**ASSIGNMENT:**
Show each line of the data below in which "click" occurs.

**GIVEN RECORDS:**
• • • • • • •

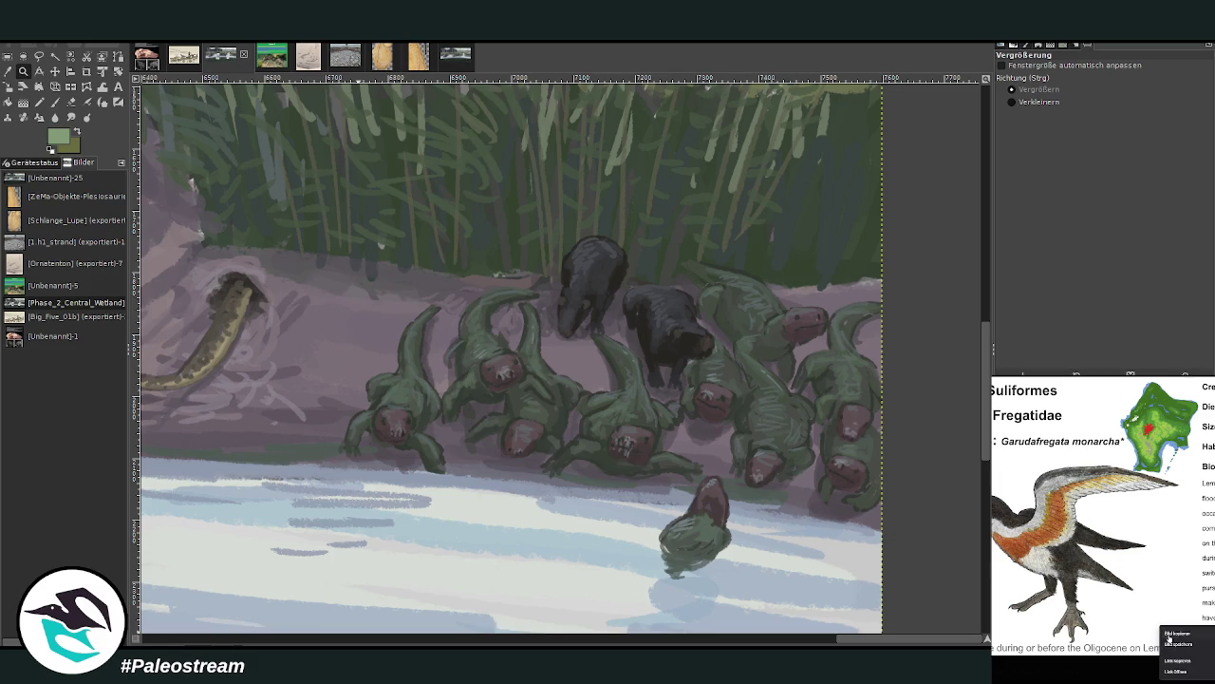
pyautogui.click(1022, 680)
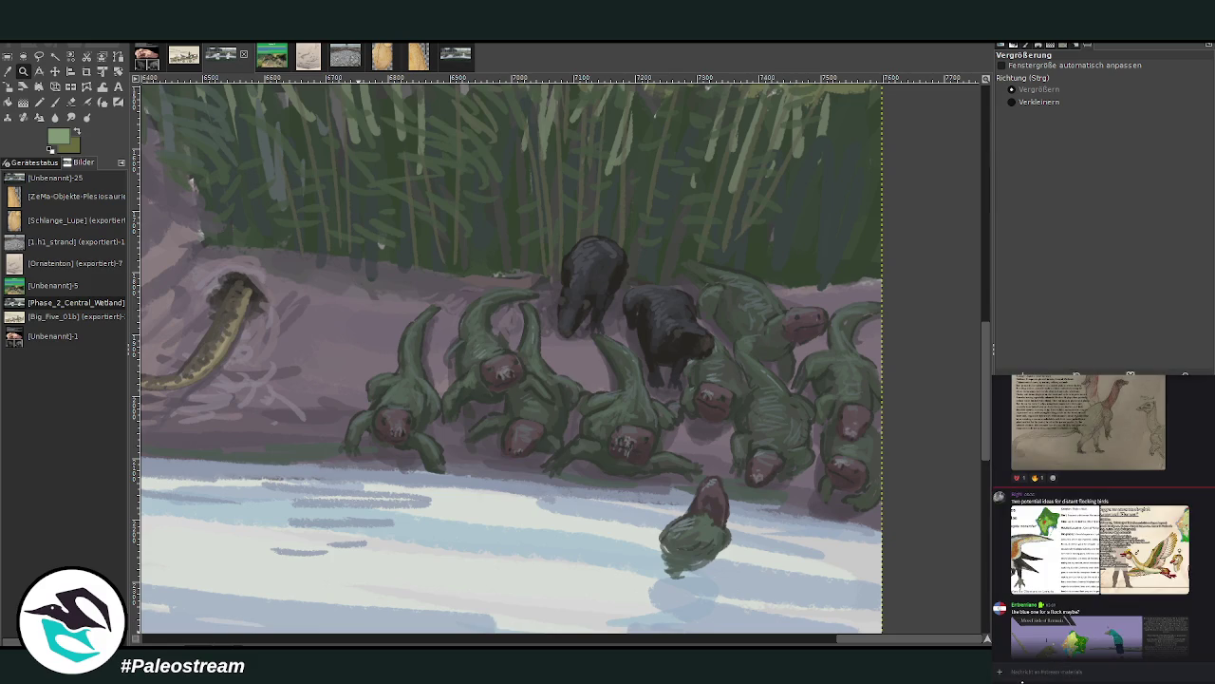
# Zoom out to the whole painting and drag the Garudafregata card into position
pyautogui.click(1012, 102)
pyautogui.click(944, 149)
pyautogui.click(943, 149)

• • • • • • •

**REPLY TO THE EXERCISE:**
pyautogui.click(1022, 680)
pyautogui.click(1012, 102)
pyautogui.click(944, 149)
pyautogui.click(943, 149)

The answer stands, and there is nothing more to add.